The parents of missing Indiana University student Lauren Spierer, who vanished on June 3, 2011, have filed a lawsuit against the three men who were the last people to see Spierer the night of her disappearance. Spierer’s parents, Charlene and Rob Spierer, named Corey Rossman, Jason Rosenbaum and Michael Beth in the suit and allege that the three men’s negligent actions may have led to their daughter's disappearance or possible death.

The lawsuit was filed at a Monroe Circuit Court in Indiana on May 31, just days before the two-year anniversary of her disappearance, ABC News reports. It has since moved on to federal court. In the lawsuit, the Spierers accuse the three men of providing alcohol to their daughter, who was underage at the time, and then leaving her to fend for herself when she was visibly intoxicated.

"Spierer's abandonment in an intoxicated and disoriented state in the early morning hours of June 3, 2011, in an area known for criminal acts contributed to her disappearance and presumed injuries and death," the lawsuit states.

Spierer disappeared after a long night of drinking with friends. Despite arduous search efforts, her body was never found.

The Spierers, who have remained steadfastly vocal about their daughter’s disappearance for the past two years, said that they only filed the suit now because Indiana has a two-year statute of limitations in wrongful deaths and injuries cases and they would have lost certain legal rights if they had not proceeded. They added that they did so with “great reluctance.”

They have previously taken to task many of the men who were with their daughter on that night for not being more forthcoming and for quickly hiring lawyers. "Any parent in search of information about a missing child would use every resource available to them," the Spierers said in a statement. "Therefore, we intend to use the rights afforded by the civil justice system to obtain answers to questions that have gone unanswered for too long. We fully expect that those with relevant information will cooperate with this process."

The parents of Spierer's boyfriend at the time of her death, Jesse Wolff, have defended their son's decision not to take a polygraph test administered by local police. They have also accused the Spierers of lying about the circumstances surrounding their daughter's disappearance.

"If Jesse was guilty of anything, he was guilty of taking care of Lauren, who had some serious drug issues," Jesse Wolff's mother, Nadine, told a local paper, CBS reports. "She would abuse to the point where she would black out. Jesse always threatened to call and tell her parents, and she said, 'If you do, I'll break up with you.'"

The suit includes many details of the night of the young girl's disappearance, including that she spent the beginning of the night at a party at Rosenbaum’s.
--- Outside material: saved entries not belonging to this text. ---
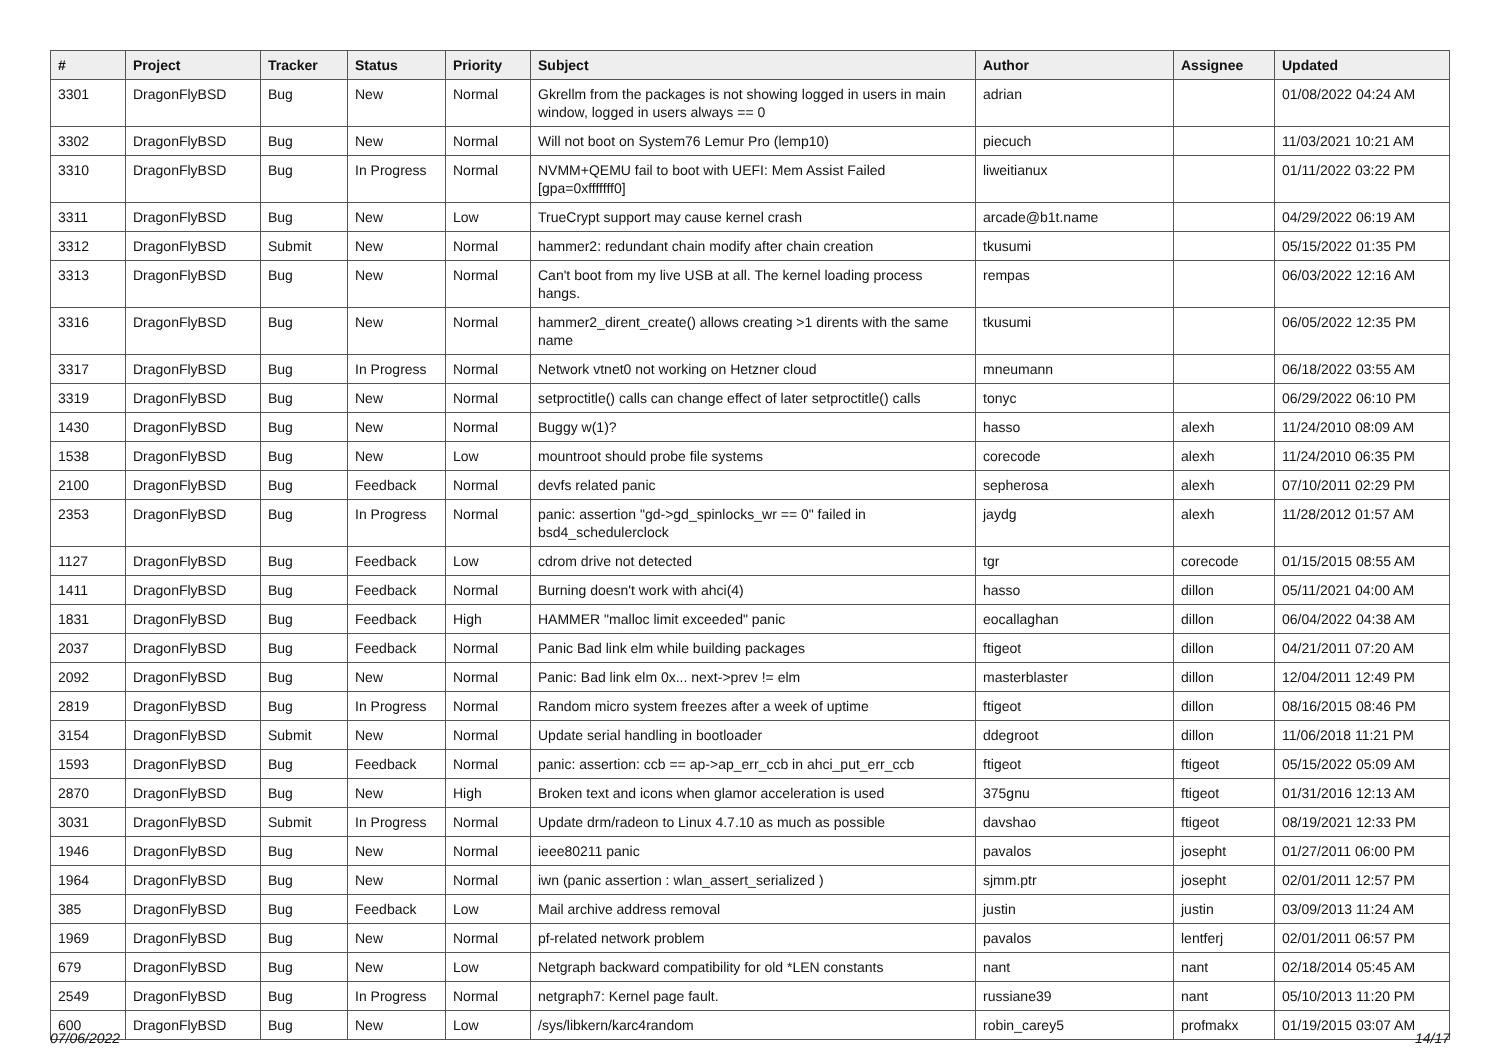| # | Project | Tracker | Status | Priority | Subject | Author | Assignee | Updated |
| --- | --- | --- | --- | --- | --- | --- | --- | --- |
| 3301 | DragonFlyBSD | Bug | New | Normal | Gkrellm from the packages is not showing logged in users in main window, logged in users always == 0 | adrian | | 01/08/2022 04:24 AM |
| 3302 | DragonFlyBSD | Bug | New | Normal | Will not boot on System76 Lemur Pro (lemp10) | piecuch | | 11/03/2021 10:21 AM |
| 3310 | DragonFlyBSD | Bug | In Progress | Normal | NVMM+QEMU fail to boot with UEFI: Mem Assist Failed [gpa=0xfffffff0] | liweitianux | | 01/11/2022 03:22 PM |
| 3311 | DragonFlyBSD | Bug | New | Low | TrueCrypt support may cause kernel crash | arcade@b1t.name | | 04/29/2022 06:19 AM |
| 3312 | DragonFlyBSD | Submit | New | Normal | hammer2: redundant chain modify after chain creation | tkusumi | | 05/15/2022 01:35 PM |
| 3313 | DragonFlyBSD | Bug | New | Normal | Can't boot from my live USB at all. The kernel loading process hangs. | rempas | | 06/03/2022 12:16 AM |
| 3316 | DragonFlyBSD | Bug | New | Normal | hammer2_dirent_create() allows creating >1 dirents with the same name | tkusumi | | 06/05/2022 12:35 PM |
| 3317 | DragonFlyBSD | Bug | In Progress | Normal | Network vtnet0 not working on Hetzner cloud | mneumann | | 06/18/2022 03:55 AM |
| 3319 | DragonFlyBSD | Bug | New | Normal | setproctitle() calls can change effect of later setproctitle() calls | tonyc | | 06/29/2022 06:10 PM |
| 1430 | DragonFlyBSD | Bug | New | Normal | Buggy w(1)? | hasso | alexh | 11/24/2010 08:09 AM |
| 1538 | DragonFlyBSD | Bug | New | Low | mountroot should probe file systems | corecode | alexh | 11/24/2010 06:35 PM |
| 2100 | DragonFlyBSD | Bug | Feedback | Normal | devfs related panic | sepherosa | alexh | 07/10/2011 02:29 PM |
| 2353 | DragonFlyBSD | Bug | In Progress | Normal | panic: assertion "gd->gd_spinlocks_wr == 0" failed in bsd4_schedulerclock | jaydg | alexh | 11/28/2012 01:57 AM |
| 1127 | DragonFlyBSD | Bug | Feedback | Low | cdrom drive not detected | tgr | corecode | 01/15/2015 08:55 AM |
| 1411 | DragonFlyBSD | Bug | Feedback | Normal | Burning doesn't work with ahci(4) | hasso | dillon | 05/11/2021 04:00 AM |
| 1831 | DragonFlyBSD | Bug | Feedback | High | HAMMER "malloc limit exceeded" panic | eocallaghan | dillon | 06/04/2022 04:38 AM |
| 2037 | DragonFlyBSD | Bug | Feedback | Normal | Panic Bad link elm while building packages | ftigeot | dillon | 04/21/2011 07:20 AM |
| 2092 | DragonFlyBSD | Bug | New | Normal | Panic: Bad link elm 0x... next->prev != elm | masterblaster | dillon | 12/04/2011 12:49 PM |
| 2819 | DragonFlyBSD | Bug | In Progress | Normal | Random micro system freezes after a week of uptime | ftigeot | dillon | 08/16/2015 08:46 PM |
| 3154 | DragonFlyBSD | Submit | New | Normal | Update serial handling in bootloader | ddegroot | dillon | 11/06/2018 11:21 PM |
| 1593 | DragonFlyBSD | Bug | Feedback | Normal | panic: assertion: ccb == ap->ap_err_ccb in ahci_put_err_ccb | ftigeot | ftigeot | 05/15/2022 05:09 AM |
| 2870 | DragonFlyBSD | Bug | New | High | Broken text and icons when glamor acceleration is used | 375gnu | ftigeot | 01/31/2016 12:13 AM |
| 3031 | DragonFlyBSD | Submit | In Progress | Normal | Update drm/radeon to Linux 4.7.10 as much as possible | davshao | ftigeot | 08/19/2021 12:33 PM |
| 1946 | DragonFlyBSD | Bug | New | Normal | ieee80211 panic | pavalos | josepht | 01/27/2011 06:00 PM |
| 1964 | DragonFlyBSD | Bug | New | Normal | iwn (panic assertion : wlan_assert_serialized ) | sjmm.ptr | josepht | 02/01/2011 12:57 PM |
| 385 | DragonFlyBSD | Bug | Feedback | Low | Mail archive address removal | justin | justin | 03/09/2013 11:24 AM |
| 1969 | DragonFlyBSD | Bug | New | Normal | pf-related network problem | pavalos | lentferj | 02/01/2011 06:57 PM |
| 679 | DragonFlyBSD | Bug | New | Low | Netgraph backward compatibility for old *LEN constants | nant | nant | 02/18/2014 05:45 AM |
| 2549 | DragonFlyBSD | Bug | In Progress | Normal | netgraph7: Kernel page fault. | russiane39 | nant | 05/10/2013 11:20 PM |
| 600 | DragonFlyBSD | Bug | New | Low | /sys/libkern/karc4random | robin_carey5 | profmakx | 01/19/2015 03:07 AM |
07/06/2022 14/17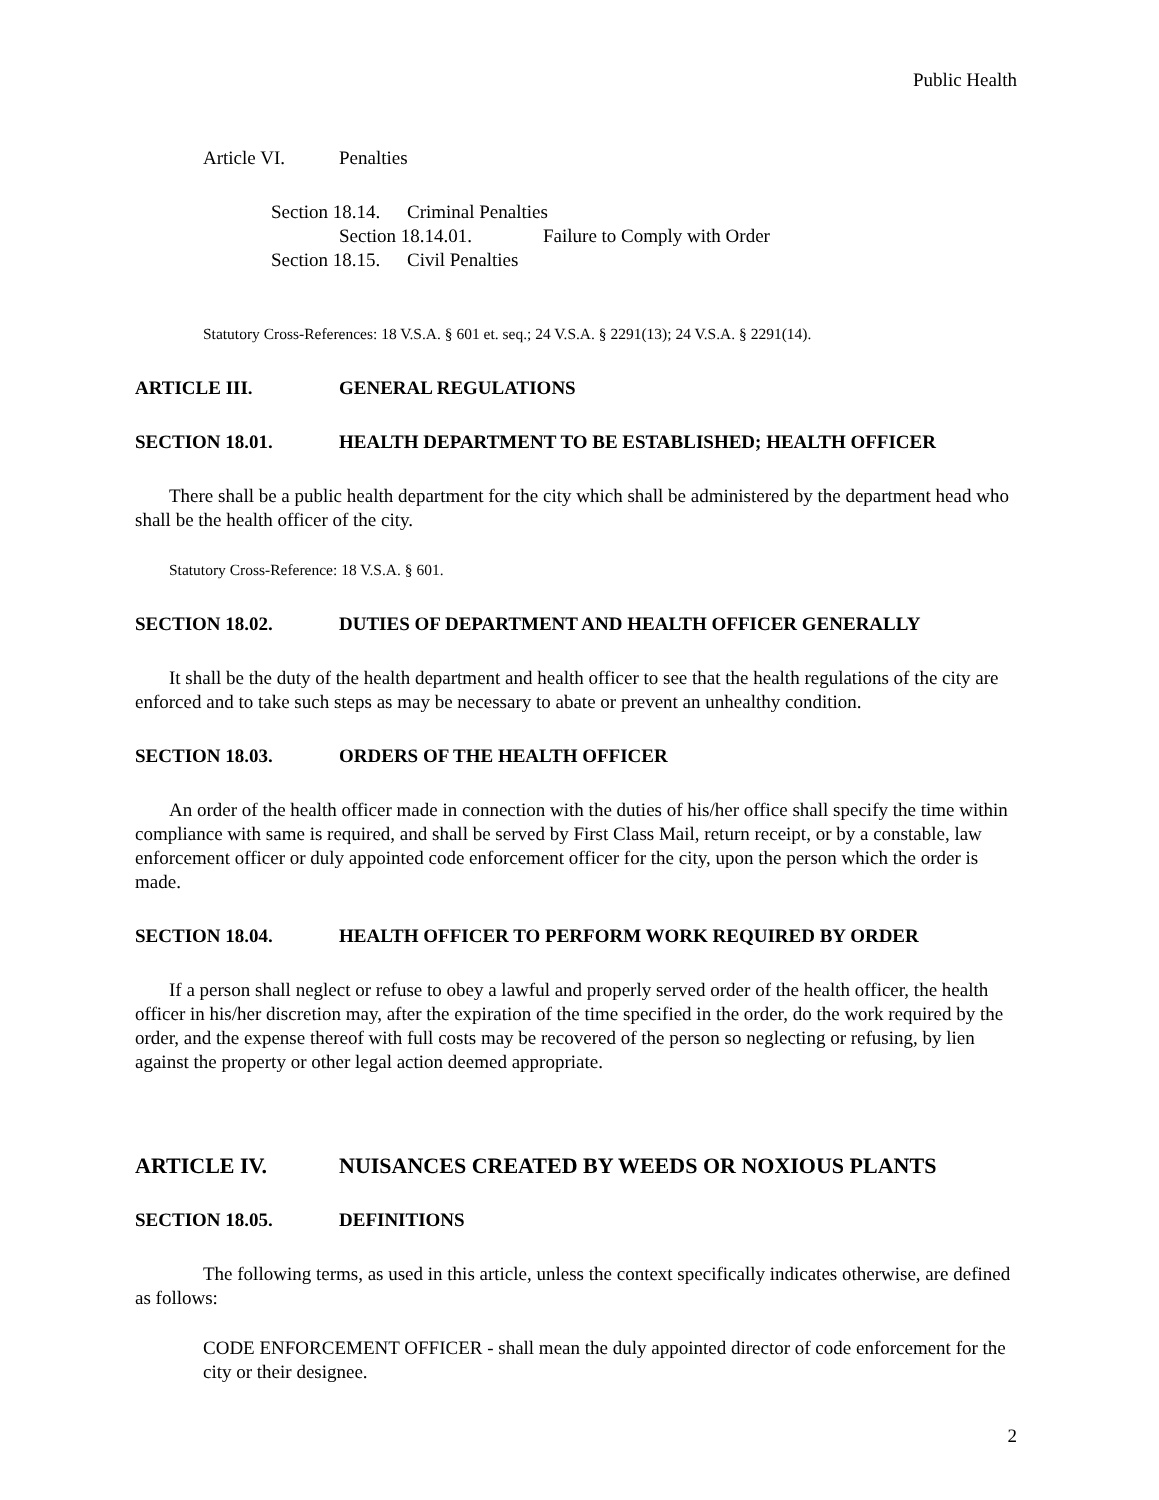Public Health
Article VI. Penalties
Section 18.14. Criminal Penalties
Section 18.14.01. Failure to Comply with Order
Section 18.15. Civil Penalties
Statutory Cross-References: 18 V.S.A. § 601 et. seq.; 24 V.S.A. § 2291(13); 24 V.S.A. § 2291(14).
ARTICLE III. GENERAL REGULATIONS
SECTION 18.01. HEALTH DEPARTMENT TO BE ESTABLISHED; HEALTH OFFICER
There shall be a public health department for the city which shall be administered by the department head who shall be the health officer of the city.
Statutory Cross-Reference: 18 V.S.A. § 601.
SECTION 18.02. DUTIES OF DEPARTMENT AND HEALTH OFFICER GENERALLY
It shall be the duty of the health department and health officer to see that the health regulations of the city are enforced and to take such steps as may be necessary to abate or prevent an unhealthy condition.
SECTION 18.03. ORDERS OF THE HEALTH OFFICER
An order of the health officer made in connection with the duties of his/her office shall specify the time within compliance with same is required, and shall be served by First Class Mail, return receipt, or by a constable, law enforcement officer or duly appointed code enforcement officer for the city, upon the person which the order is made.
SECTION 18.04. HEALTH OFFICER TO PERFORM WORK REQUIRED BY ORDER
If a person shall neglect or refuse to obey a lawful and properly served order of the health officer, the health officer in his/her discretion may, after the expiration of the time specified in the order, do the work required by the order, and the expense thereof with full costs may be recovered of the person so neglecting or refusing, by lien against the property or other legal action deemed appropriate.
ARTICLE IV. NUISANCES CREATED BY WEEDS OR NOXIOUS PLANTS
SECTION 18.05. DEFINITIONS
The following terms, as used in this article, unless the context specifically indicates otherwise, are defined as follows:
CODE ENFORCEMENT OFFICER - shall mean the duly appointed director of code enforcement for the city or their designee.
2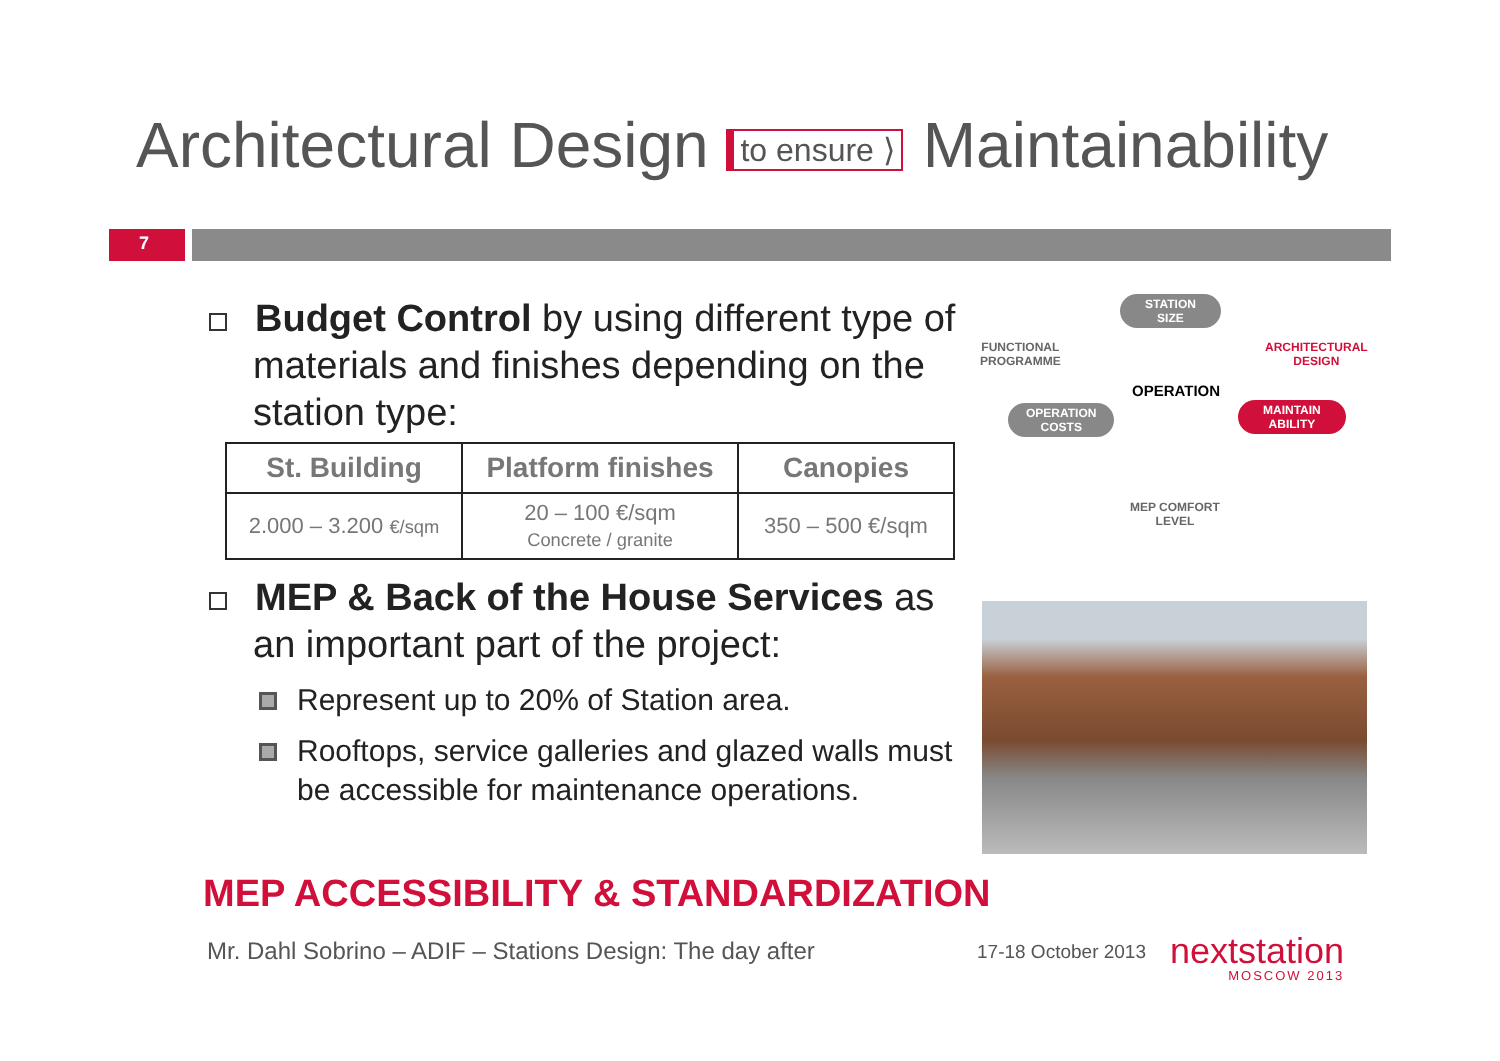Architectural Design to ensure ⟩ Maintainability
7
Budget Control by using different type of materials and finishes depending on the station type:
| St. Building | Platform finishes | Canopies |
| --- | --- | --- |
| 2.000 – 3.200 €/sqm | 20 – 100 €/sqm Concrete / granite | 350 – 500 €/sqm |
MEP & Back of the House Services as an important part of the project:
Represent up to 20% of Station area.
Rooftops, service galleries and glazed walls must be accessible for maintenance operations.
STATION
SIZE
FUNCTIONAL
PROGRAMME
ARCHITECTURAL
DESIGN
OPERATION
OPERATION
COSTS
MAINTAIN
ABILITY
MEP COMFORT
LEVEL
MEP ACCESSIBILITY & STANDARDIZATION
Mr. Dahl Sobrino – ADIF – Stations Design: The day after
17-18 October 2013 nextstation
MOSCOW 2013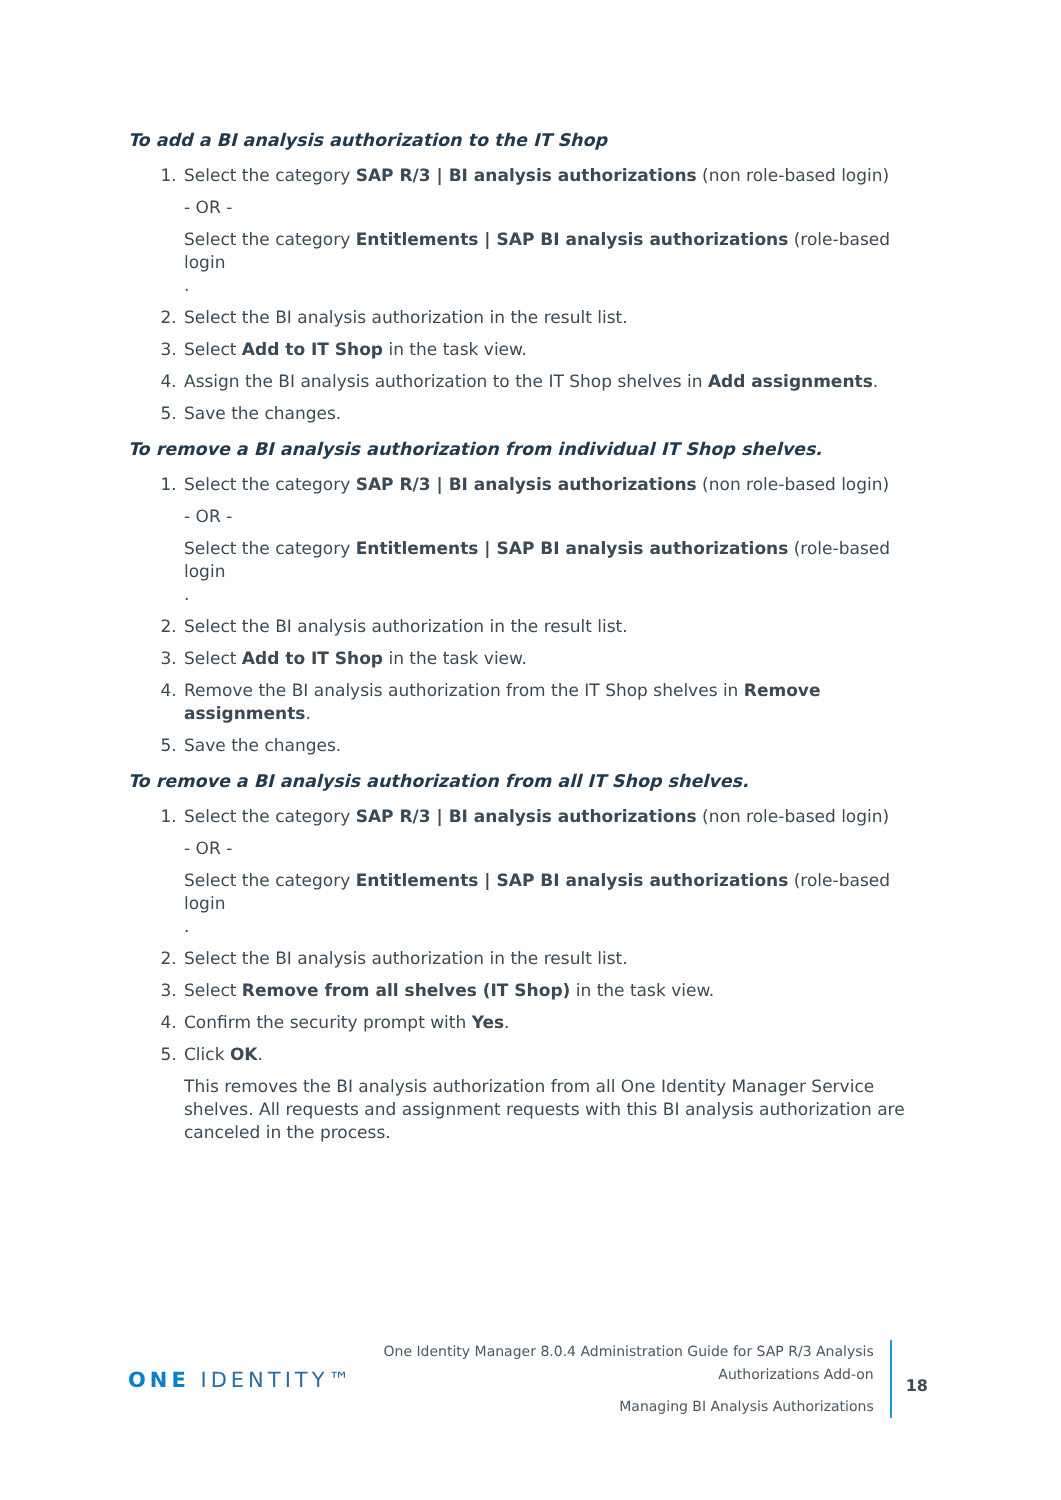To add a BI analysis authorization to the IT Shop
1. Select the category SAP R/3 | BI analysis authorizations (non role-based login)
- OR -
Select the category Entitlements | SAP BI analysis authorizations (role-based login
.
2. Select the BI analysis authorization in the result list.
3. Select Add to IT Shop in the task view.
4. Assign the BI analysis authorization to the IT Shop shelves in Add assignments.
5. Save the changes.
To remove a BI analysis authorization from individual IT Shop shelves.
1. Select the category SAP R/3 | BI analysis authorizations (non role-based login)
- OR -
Select the category Entitlements | SAP BI analysis authorizations (role-based login
.
2. Select the BI analysis authorization in the result list.
3. Select Add to IT Shop in the task view.
4. Remove the BI analysis authorization from the IT Shop shelves in Remove assignments.
5. Save the changes.
To remove a BI analysis authorization from all IT Shop shelves.
1. Select the category SAP R/3 | BI analysis authorizations (non role-based login)
- OR -
Select the category Entitlements | SAP BI analysis authorizations (role-based login
.
2. Select the BI analysis authorization in the result list.
3. Select Remove from all shelves (IT Shop) in the task view.
4. Confirm the security prompt with Yes.
5. Click OK.
This removes the BI analysis authorization from all One Identity Manager Service shelves. All requests and assignment requests with this BI analysis authorization are canceled in the process.
ONE IDENTITY™
One Identity Manager 8.0.4 Administration Guide for SAP R/3 Analysis
Authorizations Add-on
Managing BI Analysis Authorizations
18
According to the suit, she “consumed alcohol supplied by Rosenbaum.” The legal document quotes Mike Beth as describing Spierer as “extremely intoxicated” at the party and saying that Rossman then urged her to go with him to Kilroy’s, a local sports bar.

Spierer accompanied Rossman to Kilroy’s, where Spierer reportedly consumed “multiple additional alcoholic beverages over the course of approximately one hour,” ABC’s Indianapolis affiliate WRTV reports. Witnesses said she had trouble standing on her own and needed Rossman’s help to walk. Spierer later left the bar without her shoes.

Spierer and Rossman then returned to Smallwood Plaza, where Spierer lived and where multiple witnesses said she was “distressed, incoherent and nonresponsive.” The suit also alleges that, once inside the apartment complex, Rossman got into a fight with other men who criticized him for not assisting Spierer. The suit claims that Rossman reportedly didn’t help Spierer into her apartment after that encounter but was later seen carrying her across his back “through an alley in the direction of his residence.” Rossman’s roommate, Beth, said that he asked Spierer to sleep on their couch but that she refused, asking to go back to her own residence, and Beth instead brought her to Rosenbaum’s apartment. Beth then returned home.

Rosenbaum reportedly contacted mutual friends, asking if someone could pick her up and help her back to her apartment, but, when none responded, he let her go home by herself, briefly watching her from the window at approximately 4:30 a.m. Rosenbaum is the last person known to have seen Spierer while she was alive.

The suit concludes that, in the two years that have elapsed since her disappearance, Spierer’s body has never been found, and she is “presumed to have suffered injuries that resulted in her death."